What you should do
Your task is to filter the entries and copy every line containing the string "left".

Supplied information
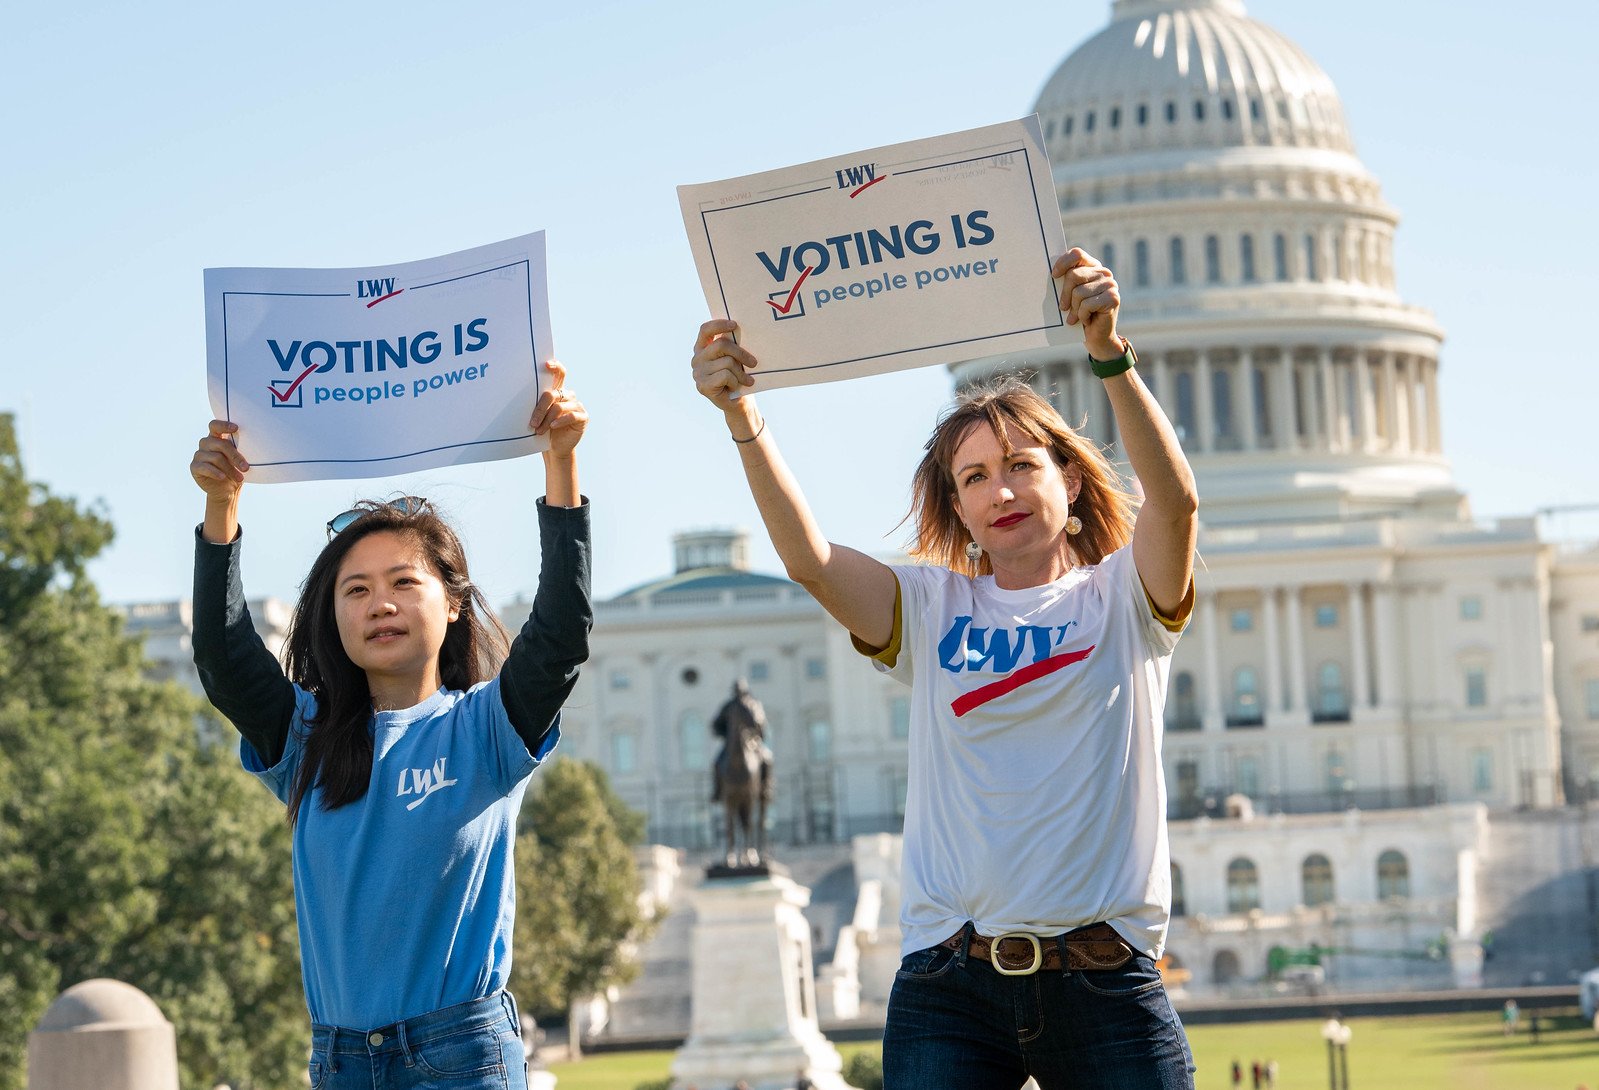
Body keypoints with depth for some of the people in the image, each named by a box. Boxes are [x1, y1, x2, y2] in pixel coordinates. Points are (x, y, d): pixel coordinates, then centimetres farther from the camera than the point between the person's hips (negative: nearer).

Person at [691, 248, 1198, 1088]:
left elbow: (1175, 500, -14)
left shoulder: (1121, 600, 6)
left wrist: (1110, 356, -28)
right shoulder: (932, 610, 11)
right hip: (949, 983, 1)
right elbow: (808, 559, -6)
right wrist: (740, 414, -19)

Task response
left elbow: (1175, 500, -14)
left shoulder: (1121, 600, 6)
left wrist: (1110, 356, -28)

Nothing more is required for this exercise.